Images do not belong in the copy. Retype the entries exactly.

(Provided data Opens)

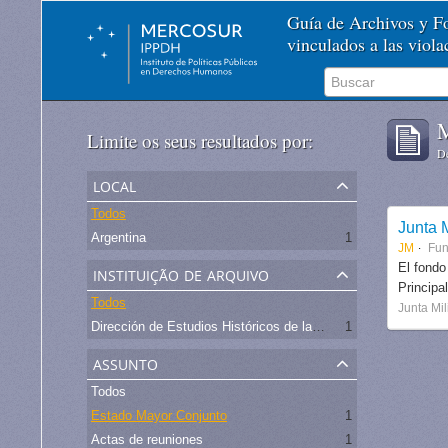
Guía de Archivos y 
vinculados a las viol
M
Limite os seus resultados por:
De
local
Todos
Junta M
Argentina
1
JM
Fu
instituição de arquivo
El fondo
Principa
Todos
Junta Mil
Dirección de Estudios Históricos de la Fuerza Aérea
1
assunto
Todos
Estado Mayor Conjunto
1
Actas de reuniones
1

(Provided data Closes)

# [Solution]
Guía de Archivos y 
vinculados a las viol
M
Limite os seus resultados por:
De
local
Todos
Junta M
Argentina
1
JM
Fu
instituição de arquivo
El fondo
Principa
Todos
Junta Mil
Dirección de Estudios Históricos de la Fuerza Aérea
1
assunto
Todos
Estado Mayor Conjunto
1
Actas de reuniones
1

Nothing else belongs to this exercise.